PAINKILLERS: Zoe identifies numerous painkillers people can take to help with pain such as; paracetamol, Ibuprofen and neuropathic painkillers: “Neuropathic painkillers, such as Gabapentin, Amitriptyline and Pregabalin calm down the nerve activity and can work really well with nerve pain especially if caused by nerve damage.”
PSYCHOLOGY THERAPY: Relaxation techniques, such as mindfulness and meditation, or with professional support from a therapist can be very helpful and often are the most important factor, when it comes to living with chronic pain “Some people find it difficult to accept that pain is a part of their life, so having psychological therapy can help them accept this and start to rebuild their life with the pain, which in itself can help control the pain.”
Self help / Support groups
There are lots of self-help advice available from a variety of organisations supporting people living with long-term pain, such as:
This 20 minute guided meditation course from Meditainment is easy-to-follow, free and proven to help people cope with chronic pain.

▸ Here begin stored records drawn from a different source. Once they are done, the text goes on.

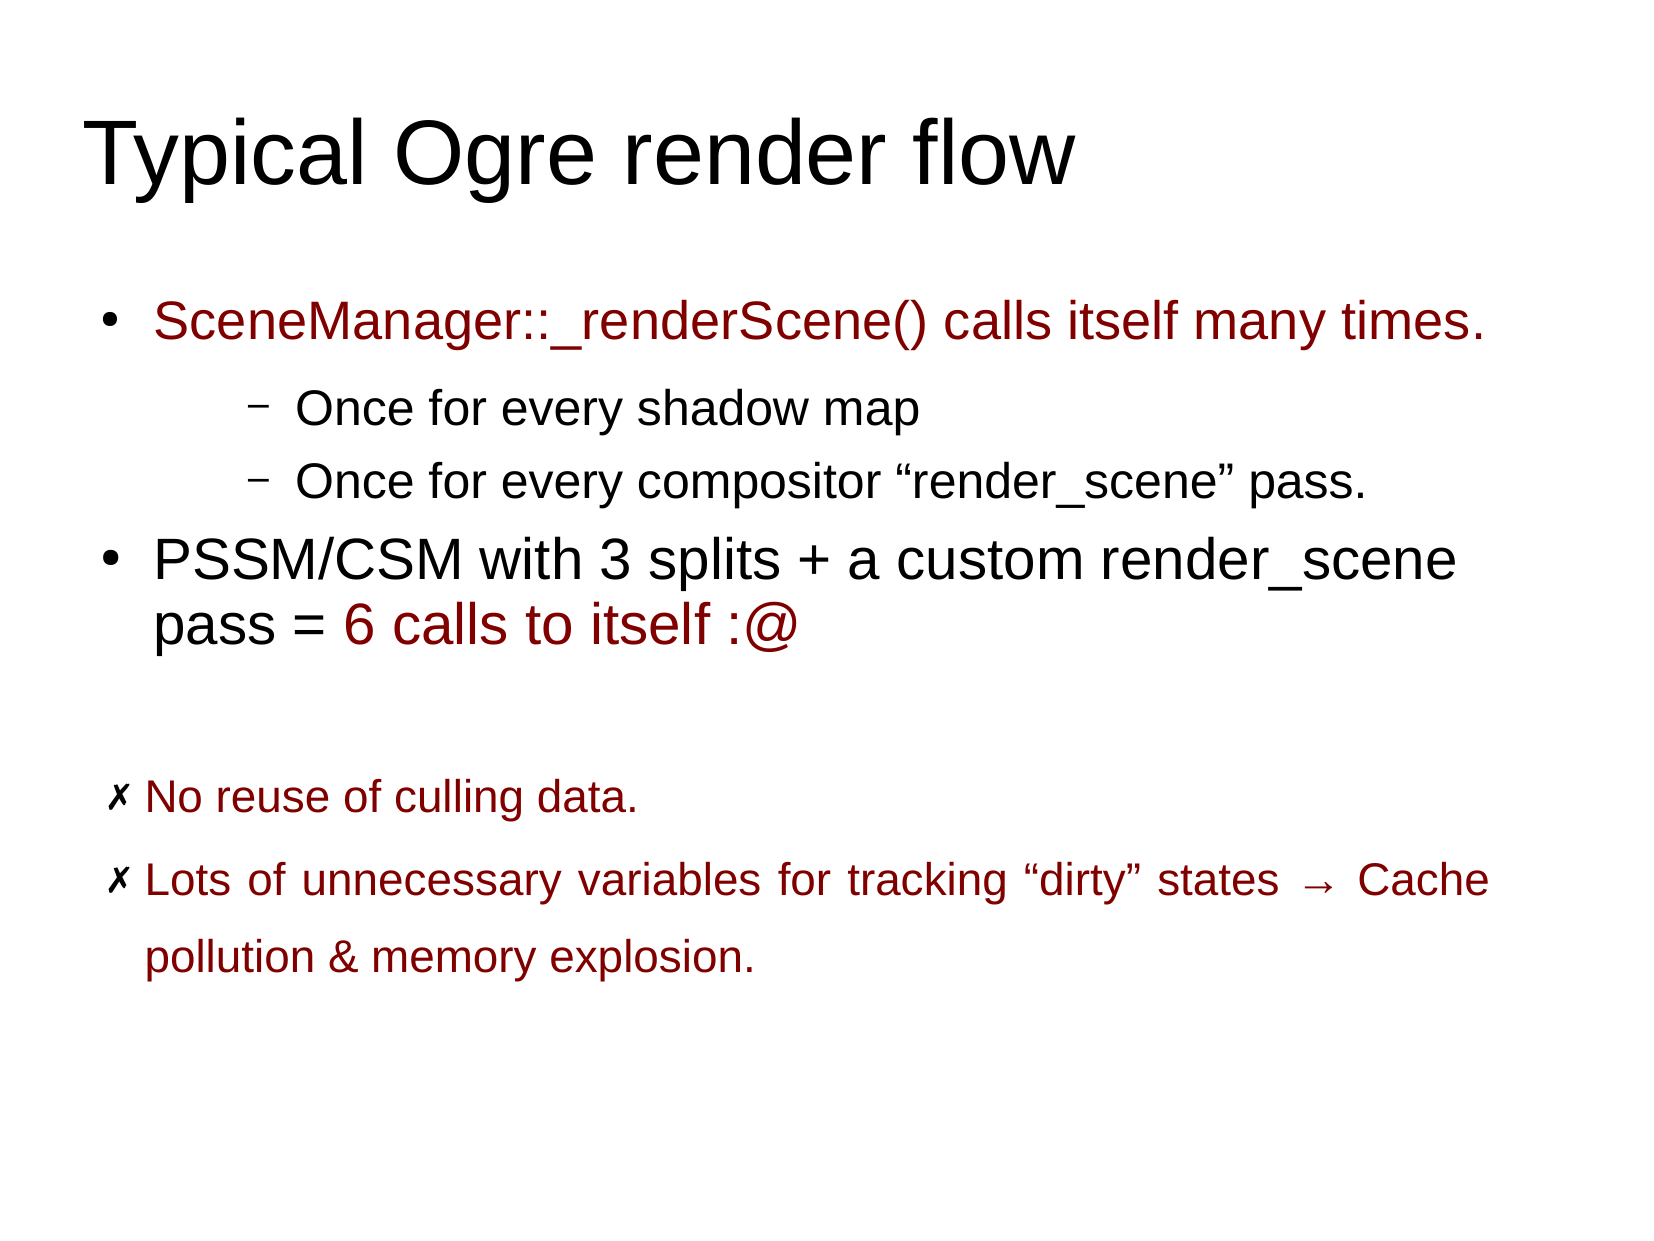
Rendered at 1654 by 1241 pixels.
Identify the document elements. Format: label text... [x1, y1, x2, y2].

list SceneManager::_renderScene() calls itself many times. Once for every shadow map Once for every compositor “render_scene” pass. PSSM/CSM with 3 splits + a custom render_scene pass = 6 calls to itself :@ [151, 964, 523, 975]
text_box Lots of unnecessary variables for tracking “dirty” states → Cache pollution & memory explosion. [59, 820, 1506, 964]
list SceneManager::_renderScene() calls itself many times. Once for every shadow map Once for every compositor “render_scene” pass. PSSM/CSM with 3 splits + a custom render_scene pass = 6 calls to itself :@ [82, 290, 1571, 975]
title Typical Ogre render flow [82, 49, 1571, 257]
list SceneManager::_renderScene() calls itself many times. Once for every shadow map Once for every compositor “render_scene” pass. PSSM/CSM with 3 splits + a custom render_scene pass = 6 calls to itself :@ [82, 805, 516, 820]
text_box No reuse of culling data. [59, 738, 1506, 805]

It's part of the Pathway through Pain online course which is provided by the NHS in some areas for people with persistent pain. Ask your GP or pain specialist how to access the course.
GPs can refer complex cases to specialist pain clinic. Dr Zoe says “Your GP can refer to a specialist pain clinic, where pain is assessed holistically. Everyone’s solutions to managing chronic pain will be different. Pain clinics offer a wide range of treatments and support in developing self-help skills to control and relieve your pain.”
Some people receiving treatment at a pain clinic may be offered a pain-management programme (PMP). The aim of a PMP is to improve your quality of life, despite your pain, rather than reducing your pain.
PMPs are usually delivered through a series of group sessions with other people with persistent pain, in a friendly environment.